In this week’s roundup Kara Walker sources work from Harper’s, Cindy Sherman arrives in San Francisco, several artists address political and aesthetic urgency in Minneapolis, and more.
- Kara Walker‘s series Works from Harper’s Pictorial History of the Civil War (Annotated) is featured in the July 2012 issue of Harper’s Magazine. The series, which was exhibited at the Museum of Modern Art last spring, consists of fifteen lithographs and prints created using enlargements of woodcut prints from the book. Four images, all named after their source images’ captions, are featured: Exodus of Confederates from Atlanta, Cotton Hoards in Southern Swamp, Occupation of Alexandria, and Pack-Mules in the Mountains.
- Robert Adams and An-My Lê are on the shortlist for Prix Pictet. This international photography competition seeks to promote sustainability, and this year’s theme is power. Portfolios tackle subjects such as Lê’s training maneuvers at a Marine Corps Air Ground Combat Center. This work will be part of an exhibition set to open at Saatchi Gallery (London) following the award announcement on October 9.
- Cindy Sherman opened at the San Francisco Museum of Modern Art. In the exhibition Cindy Sherman draws from many sources and she has produced series of works – consistently untitled – known by nicknames such as “head shots,” “clowns,” “centerfolds” and “society pictures.” In the process, she has taken the artifice of photography to new levels of scale, complexity and intensity. The show closes October 8.
- Gabriel Orozco: Asterisms is at the Deutsche Guggenheim (Berlin). In this show, Gabriel Orozco created sculptural and photographic installations comprising thousands of items of detritus the artist has gathered at two sites—a playing field near his home in New York and a protected coastal biosphere in Baja California Sur, Mexico, that is also the repository for flows of industrial and commercial waste from across the Pacific Ocean. This exhibition is on view through October 21. A video about the show is online.
- Check out this video about the making of Color Jam 2012 by Jessica Stockholder.

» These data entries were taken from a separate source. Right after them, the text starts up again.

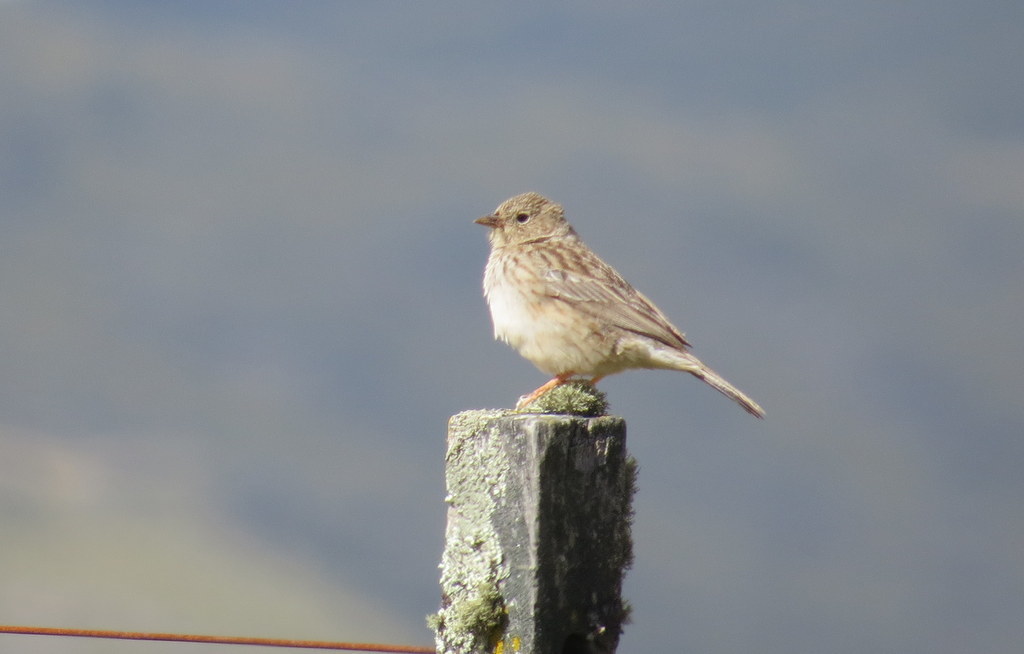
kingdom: Animalia
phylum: Chordata
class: Aves
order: Passeriformes
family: Thraupidae
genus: Porphyrospiza
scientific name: Porphyrospiza alaudina
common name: Band-tailed sierra finch
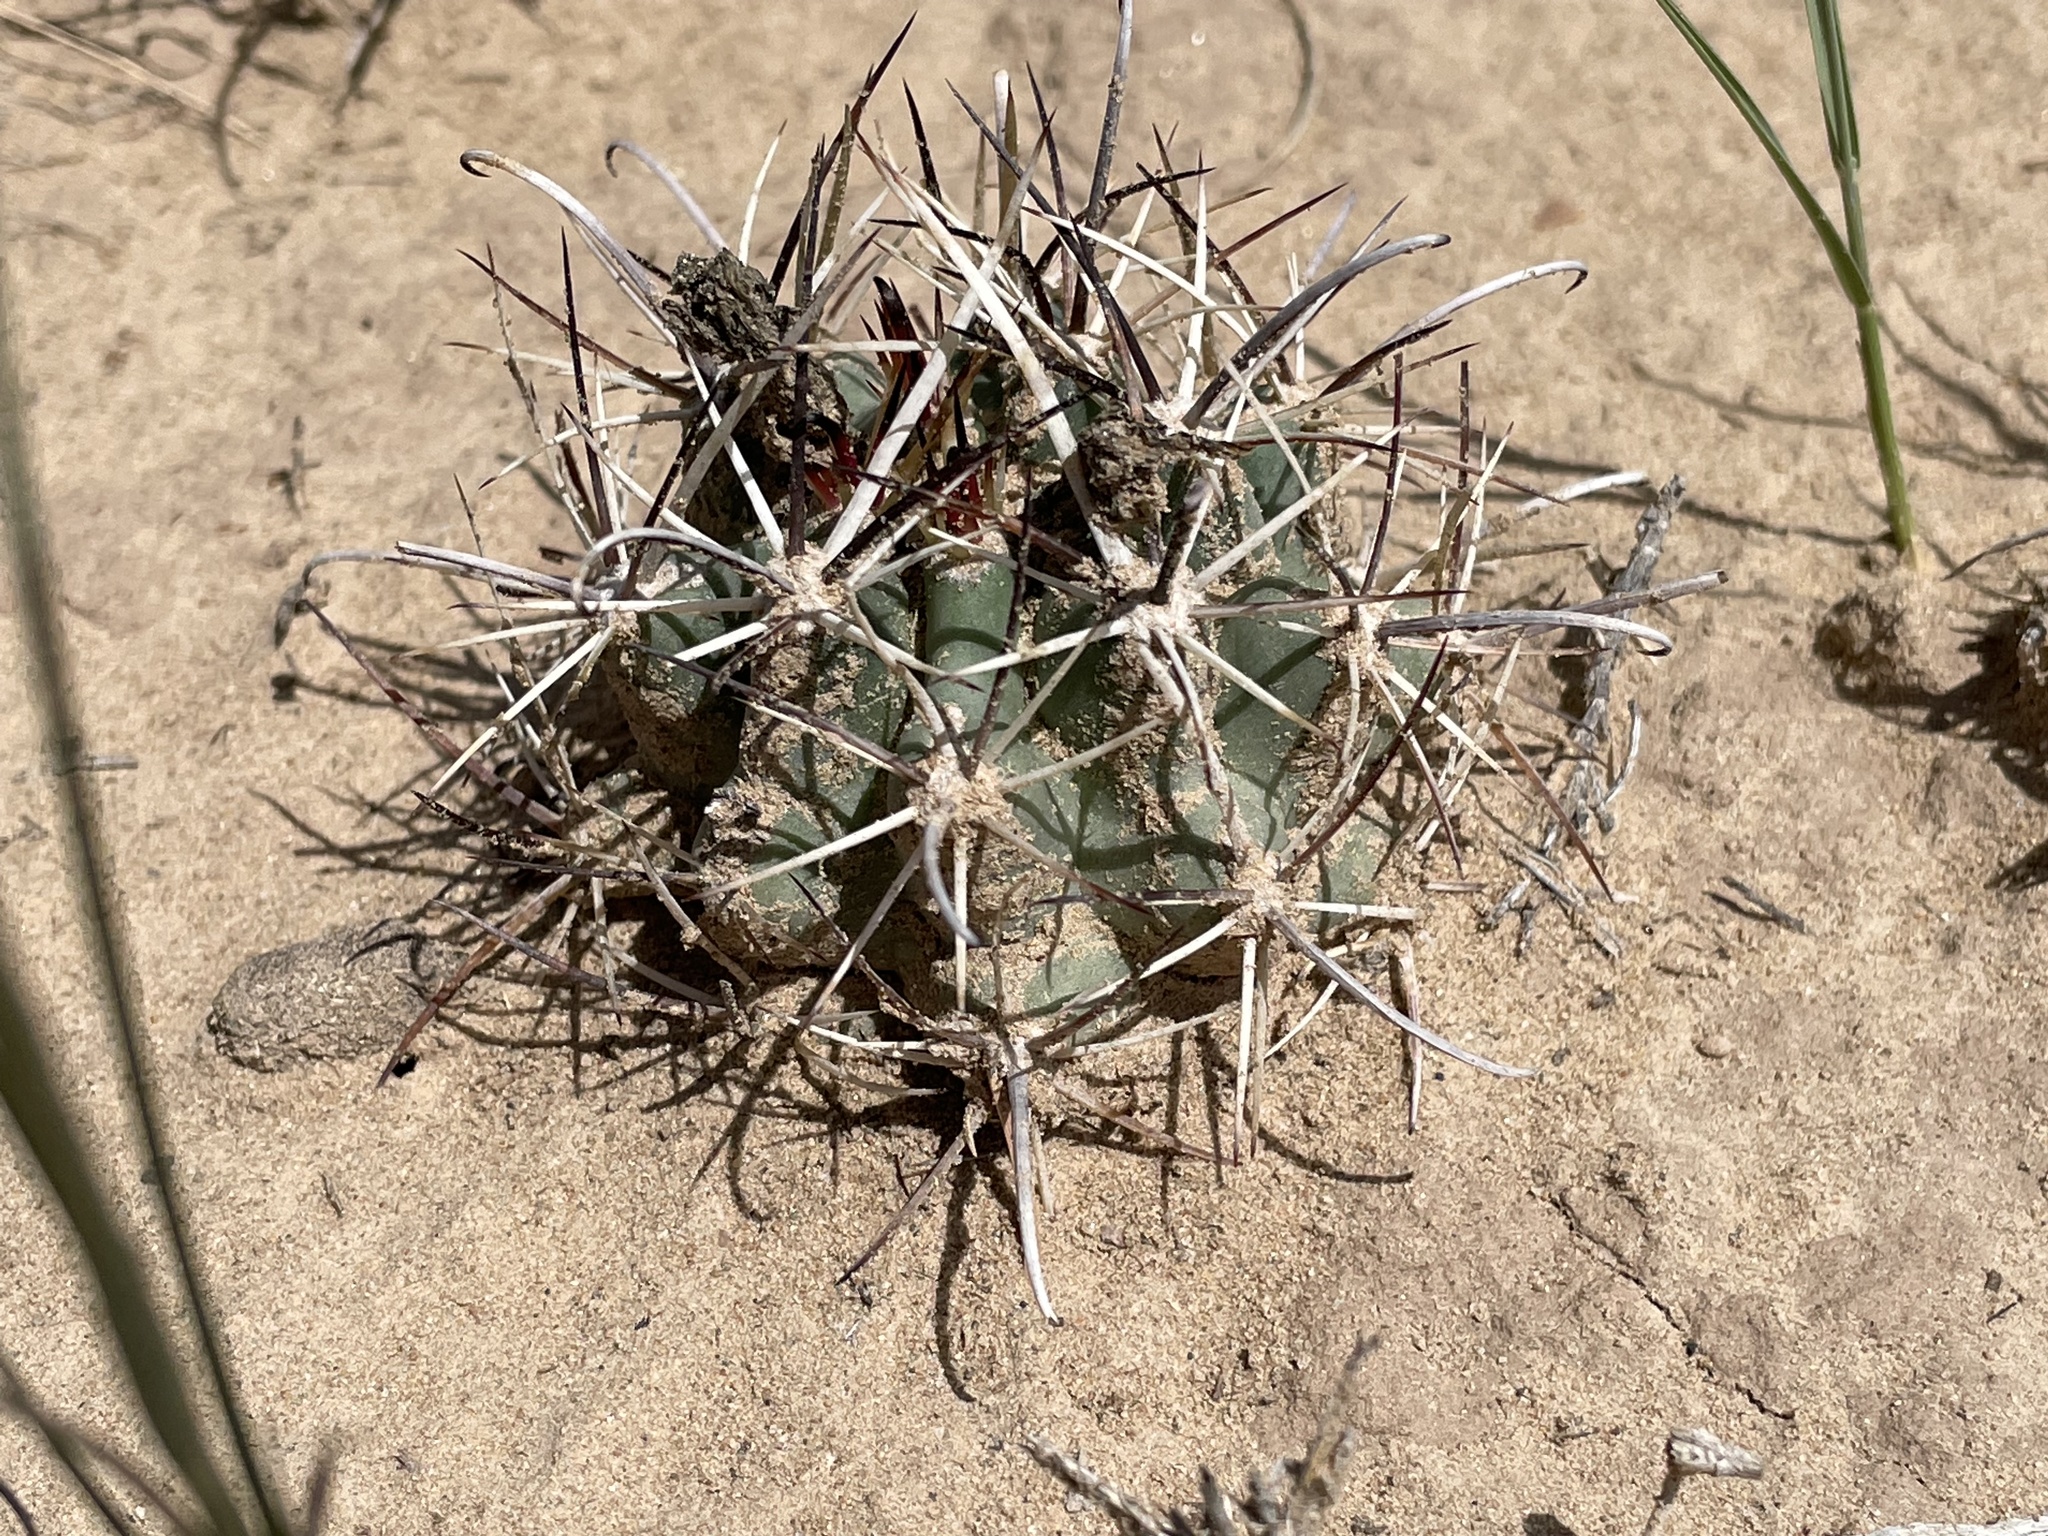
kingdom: Plantae
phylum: Tracheophyta
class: Magnoliopsida
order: Caryophyllales
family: Cactaceae
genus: Sclerocactus
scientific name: Sclerocactus cloverae
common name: Clover's eagle-claw cactus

- Mary Heilmann, Mike Kelley, Allan McCollum, Raymond Pettibon, Martin Puryear, Jenny Holzer, Alfredo Jaar, Barbara Kruger, Carrie Mae Weems, Krzystof Wodiczko, Jeff Koons, Laurie Simmons and many more artists have work on view at the Walker Art Center (Minneapolis). This Will Have Been: Art, Love & Politics in the 1980s presents a “vivid portrait of artists struggling with their wants, needs, and desires in an era of political and aesthetic urgency – and situates our contemporary moment within the history of art of the recent past.” When this show ends on September 30 the next stop is the Institute of Contemporary Art, Boston in October.
- Yinka Shonibare, MBE is showing his work The Crowning in Luxe: mode d’emploi, an exhibition at Passage De Retz (Paris). The exhibition seeks to draw upon multiple tracks. It convenes works and documents, archives of all kinds as well as luxury items. The exhibition runs through September 16.
- Kiki Smith and Valerie Hammond contributed to Streaming Spirits –twelve prints inspired by attempts to capture spirits and ghosts on film. The show is on view at SCAD Lacoste (France) and takes inspiration from the 19th-century “spirit photography.” These hauntingly beautiful works on paper utilize a variety of printmaking techniques as the medium through which to capture manifestations of the self–what master printer and SCAD Atlanta Printmaking Chair Robert Brown describes as “loose interpretations of the meta-real.” This work is on view through September 1.
- Kimsooja: A Needle Woman premiered at Miami Art Museum. Kimsooja‘s work in this show consists of an eight-channel video installation set in the densely-populated centers of Cairo, Delhi, Lagos, London, Mexico City, New York, Shanghai, and Tokyo. In each projection, a lone figure stands utterly motionless with her back to the camera, immersed amid a torrent of pedestrians. This exhibition closes August 26.
- Shana Moulton, Kalup Linzy and Charles Atlas have work in Dirty Looks, a month-long series of queer interventions in New York City spaces. Over the course of July, the artists’ films and videos will appear in these queer social spaces and former sites of queer sociality (like shuttered bars, bathhouses and former meeting zones). A new piece appears in a different setting on each night of July.